OTTAWA—As the debate heats up over whether Canada should ratify the proposed Trans-Pacific Partnership (TPP), a new study released today by the Canadian Centre for Policy Alternatives (CCPA) highlights the agreement’s serious shortcomings in protecting the environment.
“Far from being a milestone for environmental protection, as claimed by the U.S. and Canadian governments, the TPP will not safeguard or promote effective environmental protection measures,” says Jacqueline Wilson, legal counsel at the Canadian Environmental Law Association and author of the study Bait-and-Switch: The Trans-Pacific Partnership’s Promised Environmental Protections Do Not Deliver.

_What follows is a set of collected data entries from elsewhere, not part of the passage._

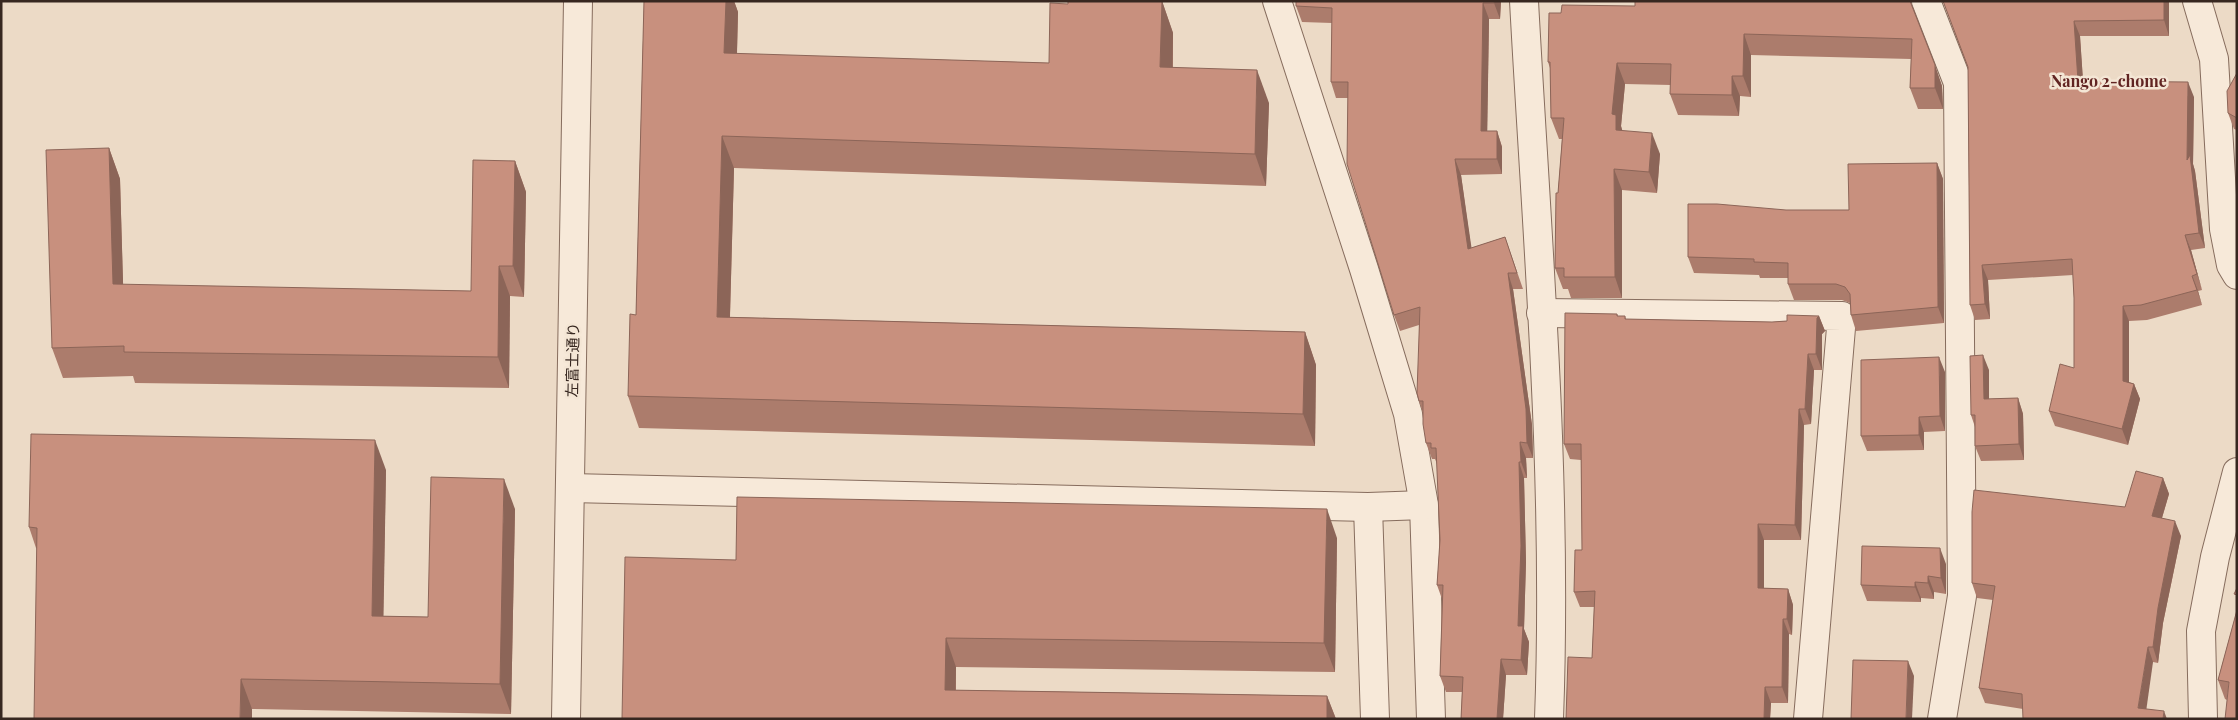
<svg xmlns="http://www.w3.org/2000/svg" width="2238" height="720" font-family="'Playfair Display','Noto Sans JP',serif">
<rect width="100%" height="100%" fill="#ecdac6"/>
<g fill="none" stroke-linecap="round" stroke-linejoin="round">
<g stroke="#866c5d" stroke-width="30">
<g id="minor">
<path d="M1277 1 1364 269 1408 414 1424 505 1431 719"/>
<path d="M1524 1C1537 240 1558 480 1549 719"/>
<path d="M1926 1 1958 83 1962 596 1942 719"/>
<path d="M2197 1 2214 59 2224 229 2231 265 2237 275"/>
<path d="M1541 313 1842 316 1808 719"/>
<path d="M570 488 1368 507 1424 505"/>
<path d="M1368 507 1375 719"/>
<path d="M2203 719 2201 631 2215 557 2237 472"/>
</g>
</g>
<g stroke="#866c5d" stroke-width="30">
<path id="tertiary" d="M566 719 578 1"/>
</g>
<use href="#minor" stroke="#f7e9d9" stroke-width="28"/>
<use href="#tertiary" stroke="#f7e9d9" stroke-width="28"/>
</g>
<g fill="#ac7c6c">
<path d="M644 1H734L738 12 737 54 1049 63 1068 4 1162 1 1173 33V68L1269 103 1266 186 734 168 730 317 1305 332 1316 365 1315 446 639 428 628 396 636 315Z"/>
<path d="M1501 1 1500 19H1489L1487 131H1497L1502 147V174L1461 175 1471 248 1505 237 1523 289H1513L1532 425 1533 458H1526L1527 478H1524L1526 562 1524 629 1529 642 1527 675H1506L1503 719H1461L1462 692H1446L1440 676 1442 599 1437 585 1440 540 1437 464 1435 459H1432L1426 443 1423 413 1419 401V325L1400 331 1394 315 1348 98H1336L1331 82 1332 23 1302 22 1296 6Z"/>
<path d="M1910 1 1942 86 1943 109H1918L1910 88 1911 59 1751 55V97L1740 96 1739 116 1678 115 1670 94 1671 85 1625 84 1621 126 1622 131 1660 154 1657 193 1622 190V298H1571L1568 289H1563L1555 268 1558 193 1562 139H1559L1551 118 1550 68 1548 62 1561 13Z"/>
<path d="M1943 1H2169V36H2080L2083 81 2194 97 2193 164 2195 171 2205 248 2191 250 2202 290 2198 291 2202 305 2147 320 2129 321V382L2134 384 2140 399 2128 445 2055 426 2049 411 2074 368V298L2073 275 1988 280 1990 319 1975 320 1970 305 1968 68Z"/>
<path d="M2237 73V130L2234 129 2228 113Z"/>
<path d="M109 148 120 179 123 285 471 291 515 161 526 192 524 297 510 296 509 388 135 383 133 376 63 378 52 348Z"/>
<path d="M1937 163 1943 179 1944 323 1856 331 1851 315 1850 303 1842 300H1794L1788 284V278H1760L1759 275 1694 273 1688 257 1786 210H1849Z"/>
<path d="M1617 314 1618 316H1625L1626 319 1772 322 1787 321 1819 316 1825 331 1822 334V370H1814L1811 424 1804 425 1801 540H1764V588L1788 589 1793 605 1792 635 1789 634 1788 703H1771L1770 719H1566L1592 658 1594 607H1580L1574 592 1582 550 1581 460 1570 459 1564 444Z"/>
<path d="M1989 370V399L2018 398 2023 414 2024 460 1981 461 1975 446V427L1971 415Z"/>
<path d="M1945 372V431L1924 432V450L1867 451 1861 436Z"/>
<path d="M386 470 383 616 428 617 515 509 511 714 252 709 36 548 29 527Z"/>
<path d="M2163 478 2169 494 2162 518 2181 536 2163 623 2158 663 2153 662 2023 709 1985 703 1979 688 1993 600 1977 598 1972 583 2125 507Z"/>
<path d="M1337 538 1335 672 956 667V690L1327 696 1336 719H622L736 560Z"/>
<path d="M1946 564V594L1934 592V599L1921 598V602L1867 601 1861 585Z"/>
<path d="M2237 610 2227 700 2225 699 2218 680Z"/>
</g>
<g fill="#8c6558">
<path d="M726 1H734L738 12 736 86 724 53Z"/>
<path d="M1162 1 1173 33 1172 99 1160 67Z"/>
<path d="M1495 1H1501L1500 19 1494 3Z"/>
<path d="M2164 1H2169V36L2164 20Z"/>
<path d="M1483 3 1489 19 1487 147 1481 131Z"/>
<path d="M2074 21 2080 36 2084 96 2078 81Z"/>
<path d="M1744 34 1751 55V97L1743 76Z"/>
<path d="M1617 63 1625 84 1621 126 1624 136 1616 130 1612 114Z"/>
<path d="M1935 65 1942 86 1943 109 1935 88Z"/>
<path d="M1257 70 1269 103 1266 186 1255 154Z"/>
<path d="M1732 76 1740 96 1739 116 1732 95Z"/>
<path d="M2188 82 2194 97 2193 164 2195 171 2205 248 2199 233 2187 160Z"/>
<path d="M1497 131 1502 147V174L1497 159Z"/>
<path d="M1652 133 1660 154 1657 193 1649 172Z"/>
<path d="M722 136 734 168 729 349 717 317Z"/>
<path d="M109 148 120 179 124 315 113 284Z"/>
<path d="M1455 159 1461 175 1474 265 1468 249Z"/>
<path d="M515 161 526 192 524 297 513 266Z"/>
<path d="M1937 163 1943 179 1944 323 1938 307Z"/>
<path d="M1614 169 1622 190V298L1615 277Z"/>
<path d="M2185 235 2191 250 2202 290 2197 274Z"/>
<path d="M1982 265 1988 280 1990 319 1985 304Z"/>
<path d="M499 266 510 296 509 388 498 357Z"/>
<path d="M1508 273 1513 289 1532 425 1533 458 1527 443Z"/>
<path d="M2192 276 2198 291 2202 305 2197 290Z"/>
<path d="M2123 306 2129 321V396L2123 381Z"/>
<path d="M1819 316 1825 331 1822 334V370L1816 354 1817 318Z"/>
<path d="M1305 332 1316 365 1315 446 1303 414Z"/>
<path d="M1808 354 1814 370 1811 424 1805 409Z"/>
<path d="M1983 355 1989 370V414L1984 399Z"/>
<path d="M1939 357 1945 372V431L1940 416Z"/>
<path d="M2134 384 2140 399 2128 445 2122 429Z"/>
<path d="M2018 398 2023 414 2024 460 2019 444Z"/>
<path d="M1799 409 1804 425 1801 540 1795 525Z"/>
<path d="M1919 417 1924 432V450L1919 435Z"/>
<path d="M375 440 386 470 383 646 372 616Z"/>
<path d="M1520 442 1526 458 1527 478 1521 462Z"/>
<path d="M1519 462 1524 478 1526 562 1524 629 1529 642 1527 675 1521 660 1518 626Z"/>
<path d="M2163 478 2169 494 2158 531 2152 516Z"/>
<path d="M504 479 515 509 511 714 500 684Z"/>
<path d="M1327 509 1337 538 1335 672 1324 643Z"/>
<path d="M2175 521 2181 536 2163 623 2158 663 2153 647 2158 608Z"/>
<path d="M1758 524 1764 540V604L1758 588Z"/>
<path d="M1940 548 1946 564V594L1941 578Z"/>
<path d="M1928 576 1934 592V599L1928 583Z"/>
<path d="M1915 582 1921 598V602L1915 587Z"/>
<path d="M1788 589 1793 605 1792 635 1787 619Z"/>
<path d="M1783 619 1789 634 1788 703 1782 687Z"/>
<path d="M946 638 956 667 955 719 945 690Z"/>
<path d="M2148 647 2153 662 2145 719 2138 708Z"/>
<path d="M1501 659 1506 675 1503 719H1497Z"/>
<path d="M1908 661 1914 676 1912 719H1906Z"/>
<path d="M241 679 252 709V719H240Z"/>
<path d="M1765 687 1771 703 1770 719H1764Z"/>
<path d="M1327 696 1336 719H1327Z"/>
<path d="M2164 711 2167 719H2163Z"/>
</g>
<g fill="#c8907e" stroke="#8c6558">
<path d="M644 1H726L724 53 1049 63 1050 3 1068 4V1H1162L1160 67 1257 70 1255 154 722 136 717 317 1305 332 1303 414 628 396 630 314 636 315Z"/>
<path d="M1296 1H1495L1494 3H1483L1481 131H1497V159H1455L1468 249 1505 237 1517 273H1508L1526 409 1527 443 1520 442 1521 462H1519L1521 546 1518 626H1523L1521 660 1501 659 1497 719H1461L1463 677 1440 676 1443 585H1437L1440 540 1436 448H1431V443H1426L1423 424V401H1419L1417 393 1420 307 1394 315 1347 164 1348 82H1331L1332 8 1296 6Z"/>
<path d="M1635 1H1910L1935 65V88H1910L1912 39 1744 34 1743 76H1732V95L1670 94 1671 64 1617 63 1612 114 1616 115V130L1652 133 1649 172 1614 169 1615 277H1564V268H1555L1556 193H1558L1564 118H1551L1550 62H1548L1549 13H1561L1562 5 1635 6Z"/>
<path d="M1943 1H2164V20L2074 21 2078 81 2188 82 2187 160 2190 155 2199 233 2185 235 2197 274 2192 276 2197 290 2141 305 2123 306V381L2134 384 2122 429 2049 411 2060 364 2074 368V298L2072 259 1982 265 1985 304 1970 305 1968 67Z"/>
<path d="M2237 73V118L2228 113 2227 91Z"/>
<path d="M109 148 113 284 471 291 473 160 515 161 513 266H499L498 357 124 352V346L52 348 46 150Z"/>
<path d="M1937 163 1938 307 1851 315 1850 294 1845 287 1836 284H1788V263L1754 262V259L1688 257V204H1717L1786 210H1849L1848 164Z"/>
<path d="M1565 313 1617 314V316H1625V319L1772 322 1787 321V315L1819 316 1817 318 1816 354H1808L1805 409H1799L1795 525 1758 524V588L1788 589 1787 619H1783L1782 687H1765L1764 719H1566L1568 657 1592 658 1595 591 1574 592 1575 550H1582L1581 444H1564Z"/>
<path d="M1983 355 1984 399 2018 398 2019 444 1975 446V415H1971L1970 356Z"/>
<path d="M1939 357 1940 416 1919 417V435L1861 436V360Z"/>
<path d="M31 434 375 440 372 616 428 617 431 477 504 479 500 684 241 679 240 719H34L37 528 29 527Z"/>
<path d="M2136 471 2163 478 2152 516 2175 521 2158 608 2153 647H2148L2138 708 2164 711 2163 719H2023L2022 694 1979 688 1995 586 1972 583V512L1974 490 2125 507Z"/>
<path d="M737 497 1327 509 1324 643 946 638 945 690 1327 696V719H622L625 557 736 560Z"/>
<path d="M1862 546 1940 548 1941 578 1928 576V583L1915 582V587L1861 585Z"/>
<path d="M2237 588V595L2234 594Z"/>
<path d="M2237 610V719H2225L2229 682 2218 680Z"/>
<path d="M1853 660 1908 661 1906 719H1851Z"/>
</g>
<g text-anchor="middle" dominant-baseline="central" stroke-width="5" stroke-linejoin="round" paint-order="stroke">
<g font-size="15" fill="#372720" stroke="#f4e6d5">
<text transform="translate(572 360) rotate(-89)">左富士通り</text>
</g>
<g font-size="16" font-weight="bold" fill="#612422" stroke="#f4e6d5">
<text x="2109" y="80">Nango 2-chome</text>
</g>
</g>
<rect width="2238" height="720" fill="none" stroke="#372720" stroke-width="5"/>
</svg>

“The language in the chapter is generally weak and unenforceable, and TPP countries are given broad discretion to decide whether and how to act on environmental issues,” says Wilson, whose legal review of the 12-country trade and investment pact also finds:
- the environmental protection chapter only covers central government laws, which is especially significant in federal states like Canada;
- the state-to-state dispute mechanisms in the TPP are unlikely to be enforced for environmental protection and provide little room for public participation; and
- public complaint mechanisms are very weak, providing no way for citizens to follow up once a TPP government responds to a complaint.
“The TPP offers far more protections for investors and corporations than it does for the environment and other areas of public policy,” adds Scott Sinclair, senior trade researcher with the CCPA and co-ordinator of the centre’s series on the TPP: What’s the Big Deal: Understanding the Trans-Pacific Partnership.
“If trade deals in any way reflect a country’s values or priorities, the TPP demonstrates that effectively addressing climate change and the ecological impacts of increased globalization is not one of them—for Canada or any other participating country,” says Sinclair.